* Text *
• • • •
I have covered the R package Rmpfr previously, and you may want to read up on the package if you are interested in writing your own functions to optimize. I will give you a few examples here, which you should be able to modify for your own needs.

Install optimizeAPA

optimizeAPA is available on github, and can be installed using the remotes package:

remotes::install_github("mrparker909/optimizeAPA")

Examples

For the folowing examples, we will use these libraries:

library(ggplot2)     # for 2d plots
library(optimizeAPA) # for functional optimization
library(rgl)         # for interactive 3d plots

Single Parameter Function

First, let’s define a regular function F1 to optimize:

F1 <- function(par) {
  (1+par) * sin(2*(par-3)*pi) * exp(-(par-3)^4)
}

Let’s plot the function, so we have some idea of what we’re looking at:

x    = seq(0,6,0.01)
y    = sapply(X=x, FUN=F1)
dat1 = data.frame(x=x,y=y)

ggplot(data=dat1, aes(x=x,y=y)) + 
  geom_line() + 
  ggtitle("Plot of F1(x)") + 
  ylab("F1") + 
  theme_classic()
Plot of single parameter function.

Figure 1: Plot of single parameter function.

We want to find the maximum value \(F_0\) of the function F1, and we want to know what input value \(x_0\) gives us that maximum value. Since the algorithm searches for the minimum, we will input \(-F1\) to find the maximum.

Notice from Figure 1 that the maximum is somewhere between \(x=3\) and \(x=4\), so let’s set \(x=3.5\) as our starting value.

First, the NAPA version:

F1neg = function(par) { -1*F1(par) }
op1 <- optimizeAPA::optim_DFP_NAPA(starts=3.5, 
                                   func = F1neg, 
                                   keepValues = T, 
                                   tolerance=10^-3)

Let’s look at the path to convergence:

optimizeAPA::plotConvergence(op1, flip_axes=T)
Plot of convergence for single parameter function F1 (NAPA).

Figure 2: Plot of convergence for single parameter function F1 (NAPA).

So the maximum value of the function (found after 11 iterations of the algorithm) is \(F_0 = F1(3.2543) = 4.235\).

Now we will do the same thing but using arbitrary precision!

# note that precBits allows you to specify the number 
# of bits of precision in the calculation
F2 <- function(par, precBits=53) {
  PI = Rmpfr::Const("pi", precBits)
  (1+par) * sin(2*(par-3)*PI) * exp(-(par-3)^4)
}

Now, the APA optimization:

F2neg = function(par, precBits) { -1*F2(par,precBits) }
op2 <- optimizeAPA::optim_DFP_APA(starts=3.5, 
                                  func = F2neg, 
                                  keepValues = T, 
                                  tolerance=10^-3, 
                                  precBits = 64)
• • • •
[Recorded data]

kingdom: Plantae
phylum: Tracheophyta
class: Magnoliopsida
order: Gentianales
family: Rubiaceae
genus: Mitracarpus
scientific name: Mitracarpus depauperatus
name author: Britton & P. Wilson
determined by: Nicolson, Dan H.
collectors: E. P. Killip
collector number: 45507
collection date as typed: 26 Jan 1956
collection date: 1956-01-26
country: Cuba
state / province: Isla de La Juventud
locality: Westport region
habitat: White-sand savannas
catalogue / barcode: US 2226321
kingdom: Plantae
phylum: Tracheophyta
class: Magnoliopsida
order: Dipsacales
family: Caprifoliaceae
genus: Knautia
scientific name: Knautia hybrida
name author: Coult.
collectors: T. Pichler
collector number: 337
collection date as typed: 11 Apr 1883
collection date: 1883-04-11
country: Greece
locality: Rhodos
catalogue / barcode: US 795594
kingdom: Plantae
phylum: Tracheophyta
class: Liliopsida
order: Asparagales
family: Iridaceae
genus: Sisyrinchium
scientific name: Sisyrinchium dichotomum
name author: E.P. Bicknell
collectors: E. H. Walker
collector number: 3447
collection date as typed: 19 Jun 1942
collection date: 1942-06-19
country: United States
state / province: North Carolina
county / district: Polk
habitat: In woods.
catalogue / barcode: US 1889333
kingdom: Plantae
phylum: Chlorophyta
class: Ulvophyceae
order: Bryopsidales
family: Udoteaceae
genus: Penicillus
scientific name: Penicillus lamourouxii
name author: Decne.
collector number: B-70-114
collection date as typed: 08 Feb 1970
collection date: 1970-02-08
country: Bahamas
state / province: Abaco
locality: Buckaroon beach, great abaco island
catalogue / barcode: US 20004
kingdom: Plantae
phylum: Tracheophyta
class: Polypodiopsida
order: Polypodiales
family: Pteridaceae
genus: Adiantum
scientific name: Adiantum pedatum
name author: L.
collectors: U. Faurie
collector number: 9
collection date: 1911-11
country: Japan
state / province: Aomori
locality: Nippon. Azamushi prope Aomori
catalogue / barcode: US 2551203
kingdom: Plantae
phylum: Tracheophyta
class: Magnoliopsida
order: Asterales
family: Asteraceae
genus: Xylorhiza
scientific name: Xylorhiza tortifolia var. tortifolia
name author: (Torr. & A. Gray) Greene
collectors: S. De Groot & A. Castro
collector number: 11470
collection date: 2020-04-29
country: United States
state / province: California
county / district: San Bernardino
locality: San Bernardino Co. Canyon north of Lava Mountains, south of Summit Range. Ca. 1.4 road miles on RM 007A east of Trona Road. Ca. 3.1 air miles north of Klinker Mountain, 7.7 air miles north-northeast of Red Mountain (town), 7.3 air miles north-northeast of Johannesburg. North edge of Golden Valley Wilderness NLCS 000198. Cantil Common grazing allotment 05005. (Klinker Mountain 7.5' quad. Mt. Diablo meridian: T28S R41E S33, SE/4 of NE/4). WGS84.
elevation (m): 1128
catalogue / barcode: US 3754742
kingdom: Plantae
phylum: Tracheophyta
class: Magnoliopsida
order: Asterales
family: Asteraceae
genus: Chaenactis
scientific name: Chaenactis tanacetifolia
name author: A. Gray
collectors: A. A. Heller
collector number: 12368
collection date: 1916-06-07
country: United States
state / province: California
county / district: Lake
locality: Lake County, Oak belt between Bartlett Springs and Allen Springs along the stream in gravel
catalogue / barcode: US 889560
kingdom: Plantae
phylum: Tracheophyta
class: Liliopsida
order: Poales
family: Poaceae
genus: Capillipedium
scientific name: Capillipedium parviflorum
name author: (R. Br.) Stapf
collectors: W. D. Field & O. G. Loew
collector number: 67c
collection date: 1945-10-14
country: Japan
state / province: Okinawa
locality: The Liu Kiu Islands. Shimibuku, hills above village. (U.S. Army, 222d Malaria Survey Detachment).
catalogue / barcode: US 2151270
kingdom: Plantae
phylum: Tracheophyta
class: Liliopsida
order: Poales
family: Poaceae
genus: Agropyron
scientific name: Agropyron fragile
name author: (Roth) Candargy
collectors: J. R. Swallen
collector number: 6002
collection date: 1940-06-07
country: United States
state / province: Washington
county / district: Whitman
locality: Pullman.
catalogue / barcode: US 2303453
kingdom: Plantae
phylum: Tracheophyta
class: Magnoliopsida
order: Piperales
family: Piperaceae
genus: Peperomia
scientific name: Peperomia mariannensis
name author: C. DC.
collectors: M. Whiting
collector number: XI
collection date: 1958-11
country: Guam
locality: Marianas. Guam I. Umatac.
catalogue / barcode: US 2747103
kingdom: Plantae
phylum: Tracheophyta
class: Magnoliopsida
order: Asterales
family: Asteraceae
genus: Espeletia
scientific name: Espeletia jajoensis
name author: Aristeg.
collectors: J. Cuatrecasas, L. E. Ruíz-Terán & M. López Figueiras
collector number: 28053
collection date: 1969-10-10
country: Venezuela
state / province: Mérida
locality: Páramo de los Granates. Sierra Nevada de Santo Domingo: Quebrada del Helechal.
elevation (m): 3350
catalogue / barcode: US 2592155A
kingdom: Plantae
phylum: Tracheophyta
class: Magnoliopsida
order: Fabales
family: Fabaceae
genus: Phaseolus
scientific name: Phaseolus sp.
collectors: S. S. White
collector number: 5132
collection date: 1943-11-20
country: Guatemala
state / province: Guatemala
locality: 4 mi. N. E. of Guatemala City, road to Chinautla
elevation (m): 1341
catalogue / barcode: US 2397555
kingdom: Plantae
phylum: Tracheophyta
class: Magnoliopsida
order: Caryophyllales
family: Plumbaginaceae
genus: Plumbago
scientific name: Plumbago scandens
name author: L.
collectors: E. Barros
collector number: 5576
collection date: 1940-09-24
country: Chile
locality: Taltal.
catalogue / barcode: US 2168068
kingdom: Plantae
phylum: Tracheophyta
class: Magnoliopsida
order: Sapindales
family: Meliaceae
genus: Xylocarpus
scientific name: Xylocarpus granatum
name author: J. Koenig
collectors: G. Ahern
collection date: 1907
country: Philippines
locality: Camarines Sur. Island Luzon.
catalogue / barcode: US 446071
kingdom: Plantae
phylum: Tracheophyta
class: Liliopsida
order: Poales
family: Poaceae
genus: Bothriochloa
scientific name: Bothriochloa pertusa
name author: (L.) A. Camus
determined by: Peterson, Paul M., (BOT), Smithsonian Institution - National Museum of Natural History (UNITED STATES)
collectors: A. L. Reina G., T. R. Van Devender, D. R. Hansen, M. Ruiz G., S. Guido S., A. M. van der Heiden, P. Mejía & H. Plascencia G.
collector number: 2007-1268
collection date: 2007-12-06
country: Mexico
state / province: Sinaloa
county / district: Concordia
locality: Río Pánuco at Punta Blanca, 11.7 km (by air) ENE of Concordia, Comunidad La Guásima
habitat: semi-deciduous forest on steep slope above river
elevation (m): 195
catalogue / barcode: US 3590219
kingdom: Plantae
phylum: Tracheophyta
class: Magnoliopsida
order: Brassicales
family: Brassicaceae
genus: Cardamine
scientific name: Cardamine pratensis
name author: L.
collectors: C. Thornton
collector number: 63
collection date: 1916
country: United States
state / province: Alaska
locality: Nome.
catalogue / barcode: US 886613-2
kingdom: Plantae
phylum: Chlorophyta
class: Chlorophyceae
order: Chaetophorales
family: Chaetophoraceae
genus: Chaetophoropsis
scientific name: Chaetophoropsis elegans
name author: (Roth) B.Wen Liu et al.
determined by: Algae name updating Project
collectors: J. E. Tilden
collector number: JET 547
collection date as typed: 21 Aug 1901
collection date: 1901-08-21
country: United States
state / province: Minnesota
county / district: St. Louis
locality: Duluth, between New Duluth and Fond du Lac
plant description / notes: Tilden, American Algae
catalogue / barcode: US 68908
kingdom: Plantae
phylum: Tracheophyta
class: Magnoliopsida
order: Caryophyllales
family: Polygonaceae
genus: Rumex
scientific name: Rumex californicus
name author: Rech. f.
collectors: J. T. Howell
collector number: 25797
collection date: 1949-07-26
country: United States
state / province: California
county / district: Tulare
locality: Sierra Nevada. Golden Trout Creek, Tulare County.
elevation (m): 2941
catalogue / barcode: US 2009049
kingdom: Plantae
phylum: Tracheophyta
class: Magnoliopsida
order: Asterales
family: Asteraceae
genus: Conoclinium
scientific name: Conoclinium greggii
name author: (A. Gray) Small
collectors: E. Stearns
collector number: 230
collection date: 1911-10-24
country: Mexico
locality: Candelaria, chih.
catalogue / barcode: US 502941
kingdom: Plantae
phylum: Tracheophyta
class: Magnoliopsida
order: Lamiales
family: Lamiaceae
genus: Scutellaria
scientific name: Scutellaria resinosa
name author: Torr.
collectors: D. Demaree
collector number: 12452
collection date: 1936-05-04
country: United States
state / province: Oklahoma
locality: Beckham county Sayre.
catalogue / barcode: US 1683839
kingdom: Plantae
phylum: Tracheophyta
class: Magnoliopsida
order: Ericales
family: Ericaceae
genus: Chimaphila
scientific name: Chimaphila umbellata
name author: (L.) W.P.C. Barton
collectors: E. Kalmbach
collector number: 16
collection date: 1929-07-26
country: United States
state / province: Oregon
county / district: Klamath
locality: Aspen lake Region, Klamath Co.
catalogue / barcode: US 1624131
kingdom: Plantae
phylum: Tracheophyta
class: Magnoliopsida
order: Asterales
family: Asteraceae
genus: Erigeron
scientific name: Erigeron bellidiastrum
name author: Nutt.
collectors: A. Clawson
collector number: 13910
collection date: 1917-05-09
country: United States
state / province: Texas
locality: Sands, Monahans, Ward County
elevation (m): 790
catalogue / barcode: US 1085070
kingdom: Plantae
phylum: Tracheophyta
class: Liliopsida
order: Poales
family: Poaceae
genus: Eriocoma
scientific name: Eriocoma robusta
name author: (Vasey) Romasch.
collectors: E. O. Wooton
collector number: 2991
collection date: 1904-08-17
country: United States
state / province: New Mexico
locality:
• • • •
* Exercise set *
1 - In the optimizeAPA tutorial, what maximum value of F1 does the NAPA run find, and at what input value?
2 - Transcribe the stretch of the optimizeAPA tutorial from "We want to find" through "tolerance=10^-3)".
3 - Go on with the optimizeAPA tutorial from the point where it stops.

* Expected outputs *
1 - The maximum is 4.235, reached at an input of 3.2543.

2 -
We want to find the maximum value \(F_0\) of the function F1, and we want to know what input value \(x_0\) gives us that maximum value. Since the algorithm searches for the minimum, we will input \(-F1\) to find the maximum.

Notice from Figure 1 that the maximum is somewhere between \(x=3\) and \(x=4\), so let’s set \(x=3.5\) as our starting value.

First, the NAPA version:

F1neg = function(par) { -1*F1(par) }
op1 <- optimizeAPA::optim_DFP_NAPA(starts=3.5, 
                                   func = F1neg, 
                                   keepValues = T, 
                                   tolerance=10^-3)

3 -
Let’s look at the path to convergence:

optimizeAPA::plotConvergence(op2, flip_axes = T)
Plot of convergence for single parameter function F2 (APA).

Figure 3: Plot of convergence for single parameter function F2 (APA).

So the convergence plots look the same, but let’s compare the values found by the two algorithms:

knitr::kable(data.frame(algorithm = c("F1: NAPA",   "F2: APA"),
           F_0 = c(Rmpfr::format(-1*op1$f[[1]]),
                   Rmpfr::format(-1*op2$f[[1]])),
           x_0 = c(Rmpfr::format(op1$x[[1]]),    
                   Rmpfr::format(op2$x[[1]]))))
algorithm F_0 x_0
F1: NAPA 4.234999 3.254283
F2: APA 4.23499947119854843521 3.25428303229783782188

You can see that we only have 6 decimal places of precision from the NAPA algorithm (corresponding to 53 bits of precision), whereas the APA algorithm gave us 20 decimal places of precision (corresponding to the 64 bits of precision we chose when we set precBits=64).

Multi-Parameter Function

Functions of a single parameter are not nearly as exciting as functions with many inputs. Let’s augment our previous function F1, so that it takes two inputs.

# now par is a vector of length 2
F3 <- function(par) {
  x = par[1]
  y = par[2]
  (1+x) * sin(2*(x-3)*pi) * exp(-(x-3)^4) *
    (2+y) * sin(2*(y-2)*pi) * exp(-(y-2)^4)
}
# here we define an x,y coordinate grid, and we
# calculate z=F3(x,y) at each point of the grid
x = seq(1,5,length=50)
y = seq(0,4,length=50)
z = outer(x,y,FUN = Vectorize(function(x,y) { F3(par=c(x,y)) }))

par(mai=c(0.4,0,0.1,0))
persp(x,y,z,col="dodgerblue",border="navy",
      theta=30,phi=22,shade=0.75,
      xaxs="i",yaxs="i",
      ltheta=-55,lphi=30)
Plot of multi-parameter function.

Figure 4: Plot of multi-parameter function.

Now let’s find the maximum value of \(F3\), and the pair of values \(x_0\) and \(y_0\) which maximize the function!

First, we need a good starting point, so let’s use the \(x\) and \(y\) values which gave the largest \(z\):

which(z==max(z), arr.ind = T)
##      row col
## [1,]  29  29

So the starting values are \(x[29], y[29]\) = (3.28571429,2.28571429)

F3neg = function(par) { -1*F3(par) }
op3 <- optimizeAPA::optim_DFP_NAPA(starts=c(x[29],y[29]), 
                                   func = F3neg, 
                                   keepValues = T, 
                                   tolerance=10^-3)

Again we can look at the convergence plot:

# this time we disable the function labels for legibility
# using: labels = F
optimizeAPA::plotConvergence(op3, labels = F, flip_axes = T)
Plot of convergence for multi-parameter function F3 (NAPA).

Figure 5: Plot of convergence for multi-parameter function F3 (NAPA).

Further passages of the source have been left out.